━━━━━ Provided data
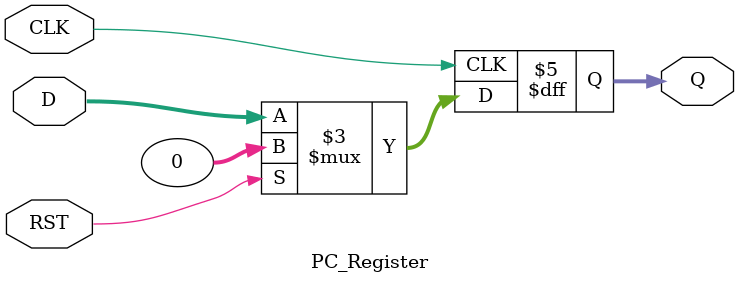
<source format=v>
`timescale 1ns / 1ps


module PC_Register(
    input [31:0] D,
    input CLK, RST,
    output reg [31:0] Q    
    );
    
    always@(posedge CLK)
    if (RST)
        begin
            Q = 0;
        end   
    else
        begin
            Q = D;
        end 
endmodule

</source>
━━━━━━━━━━
━━━━━ Provided data
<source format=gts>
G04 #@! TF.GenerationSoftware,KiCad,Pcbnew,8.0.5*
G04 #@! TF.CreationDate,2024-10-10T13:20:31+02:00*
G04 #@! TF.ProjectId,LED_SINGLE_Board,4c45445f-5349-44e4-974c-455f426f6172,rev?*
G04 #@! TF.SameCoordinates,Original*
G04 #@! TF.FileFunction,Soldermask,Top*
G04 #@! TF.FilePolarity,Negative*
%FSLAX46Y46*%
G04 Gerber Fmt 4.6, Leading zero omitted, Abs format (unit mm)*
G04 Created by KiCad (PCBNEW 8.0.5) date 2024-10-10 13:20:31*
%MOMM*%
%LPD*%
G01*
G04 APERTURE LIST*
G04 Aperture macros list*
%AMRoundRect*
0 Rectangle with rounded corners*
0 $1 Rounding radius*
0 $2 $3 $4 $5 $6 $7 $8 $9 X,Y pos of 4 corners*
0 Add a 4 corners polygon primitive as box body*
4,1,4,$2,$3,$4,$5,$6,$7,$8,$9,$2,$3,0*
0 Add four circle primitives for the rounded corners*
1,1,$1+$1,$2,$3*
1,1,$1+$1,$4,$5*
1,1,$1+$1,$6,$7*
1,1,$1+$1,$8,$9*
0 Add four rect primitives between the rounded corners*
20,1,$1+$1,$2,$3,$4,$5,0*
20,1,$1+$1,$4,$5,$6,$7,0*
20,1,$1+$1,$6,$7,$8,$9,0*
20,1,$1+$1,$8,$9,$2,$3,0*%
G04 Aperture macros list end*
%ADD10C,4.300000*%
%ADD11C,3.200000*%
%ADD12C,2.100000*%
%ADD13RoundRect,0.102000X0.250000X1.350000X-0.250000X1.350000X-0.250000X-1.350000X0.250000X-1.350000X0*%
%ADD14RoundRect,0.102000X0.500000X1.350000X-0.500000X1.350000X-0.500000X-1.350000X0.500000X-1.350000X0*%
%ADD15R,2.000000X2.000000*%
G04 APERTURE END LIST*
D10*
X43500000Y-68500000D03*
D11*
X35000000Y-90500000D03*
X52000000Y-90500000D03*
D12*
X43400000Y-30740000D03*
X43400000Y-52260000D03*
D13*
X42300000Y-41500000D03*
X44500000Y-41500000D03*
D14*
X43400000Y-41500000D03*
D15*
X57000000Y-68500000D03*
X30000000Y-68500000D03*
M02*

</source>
━━━━━━━━━━
━━━━━ Provided data
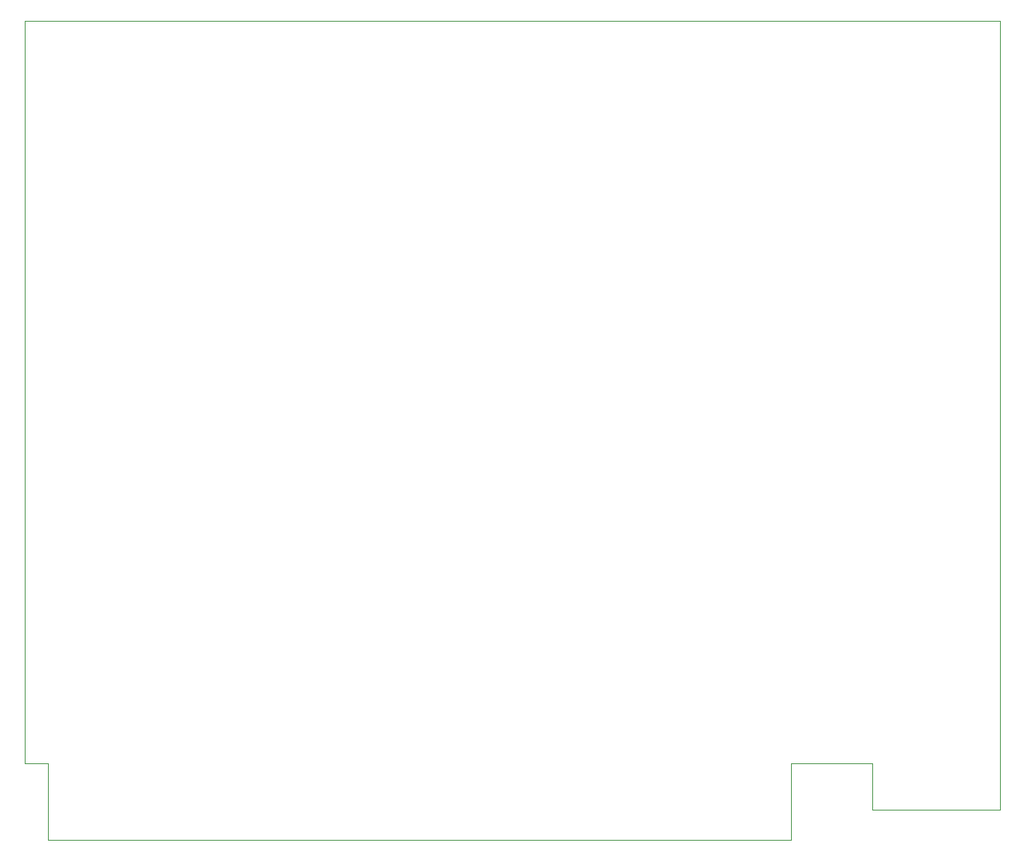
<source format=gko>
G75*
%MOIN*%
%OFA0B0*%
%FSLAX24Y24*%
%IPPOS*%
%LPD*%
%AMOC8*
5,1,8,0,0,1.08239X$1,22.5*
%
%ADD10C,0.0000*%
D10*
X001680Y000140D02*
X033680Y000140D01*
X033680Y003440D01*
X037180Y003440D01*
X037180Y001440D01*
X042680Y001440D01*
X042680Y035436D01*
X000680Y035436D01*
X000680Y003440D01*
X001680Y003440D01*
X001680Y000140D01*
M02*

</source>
━━━━━━━━━━
For each line above that contains the word "KiCad", give the line as it is written.

Answer to this exercise:
G04 #@! TF.GenerationSoftware,KiCad,Pcbnew,8.0.5*
G04 Created by KiCad (PCBNEW 8.0.5) date 2024-10-10 13:20:31*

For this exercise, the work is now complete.